Es seguro que el concepto de la familia como iglesia doméstica no será interiorizado por buena parte del poder político en el Gobierno actualmente, ni tampoco por una parte importante de una sociedad tan secularizada ya como la española. Pero sí lo será por otra igualmente numerosa e influyente; motivo por el que la feliz conclusión de esta breve visita debiera servir de punto de partida de una mejora sensible en las relaciones de nuestro Ejecutivo con la Iglesia Católica, que han de moverse en la doble evidencia de las profundas raíces cristianas de la sociedad española pero también de la moralidad de una mayoría muy significativa de ciudadanos laicos. Y, en este aspecto, está claro que el modelo de familia tradicional -en cuanto que único e insustituible- defendido con vehemencia por el Santo Padre choca con las reformas legales sobre la familia vigentes en España. Diferencias que el Gobierno puede fácilmente evitar que terminen en colisión.

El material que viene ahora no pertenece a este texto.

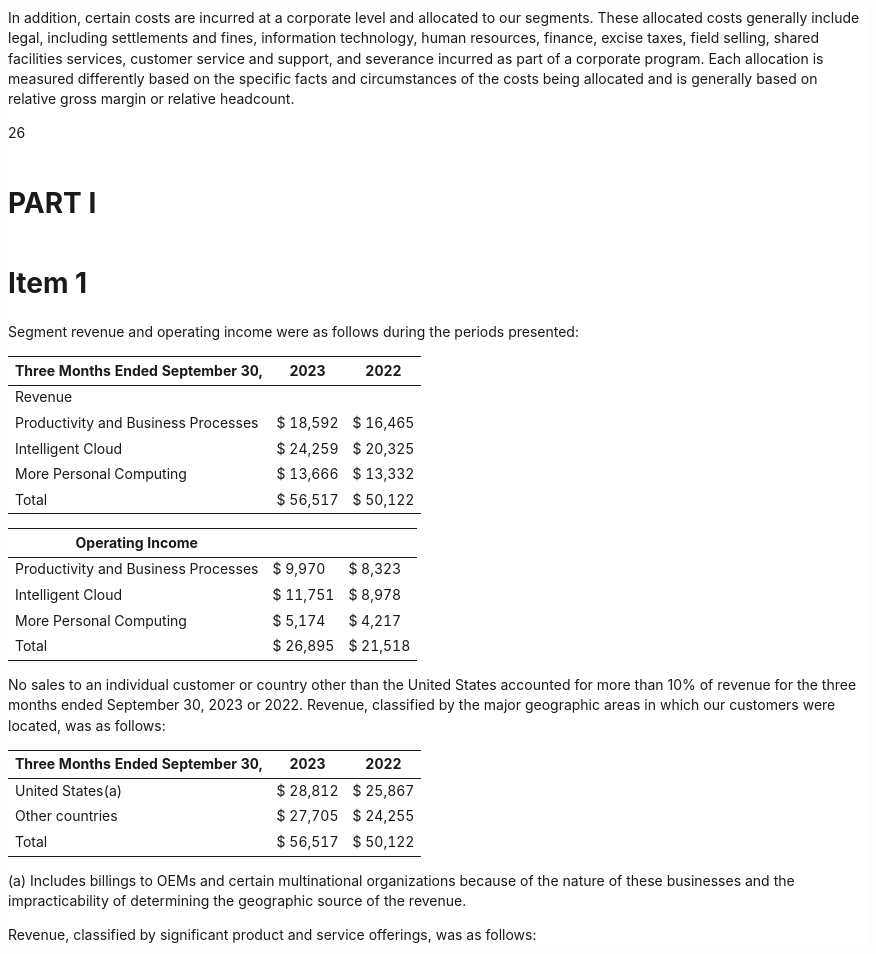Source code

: In addition, certain costs are incurred at a corporate level and allocated to our segments. These allocated costs generally include legal, including settlements and fines, information technology, human resources, finance, excise taxes, field selling, shared facilities services, customer service and support, and severance incurred as part of a corporate program. Each allocation is measured differently based on the specific facts and circumstances of the costs being allocated and is generally based on relative gross margin or relative headcount.

26
# PART I

# Item 1

Segment revenue and operating income were as follows during the periods presented:

|Three Months Ended September 30,|2023|2022|
|---|---|---|
|Revenue| | |
|Productivity and Business Processes|$ 18,592|$ 16,465|
|Intelligent Cloud|$ 24,259|$ 20,325|
|More Personal Computing|$ 13,666|$ 13,332|
|Total|$ 56,517|$ 50,122|

|Operating Income| | |
|---|---|---|
|Productivity and Business Processes|$ 9,970|$ 8,323|
|Intelligent Cloud|$ 11,751|$ 8,978|
|More Personal Computing|$ 5,174|$ 4,217|
|Total|$ 26,895|$ 21,518|

No sales to an individual customer or country other than the United States accounted for more than 10% of revenue for the three months ended September 30, 2023 or 2022. Revenue, classified by the major geographic areas in which our customers were located, was as follows:

|Three Months Ended September 30,|2023|2022|
|---|---|---|
|United States(a)|$ 28,812|$ 25,867|
|Other countries|$ 27,705|$ 24,255|
|Total|$ 56,517|$ 50,122|

(a) Includes billings to OEMs and certain multinational organizations because of the nature of these businesses and the impracticability of determining the geographic source of the revenue.

Revenue, classified by significant product and service offerings, was as follows:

La familia no vive exclusivamente de los principios, sino que precisa de una atención concreta en el orden social y civil que es reclamada también por la Iglesia católica. Pero el olvido de los poderes públicos respecto a la familia, a la que no corresponde un solo epígrafe en los Presupuestos Generales del Estado o una legislación específica para la familia numerosa, es evidente. Pese a que el Estado español dedica considerable atención a prestaciones sociales en enseñanza, sanidad o jubilación, cuyos destinatarios no dejan de ser en el fondo miembros de familias, aún estamos muy lejos de conseguir el nivel de protección que otros países de nuestro entorno, con sociedades mucho más secularizadas, brindan a una institución que sigue siendo, indiscutiblemente, el sostén principal de todo nuestro tejido social.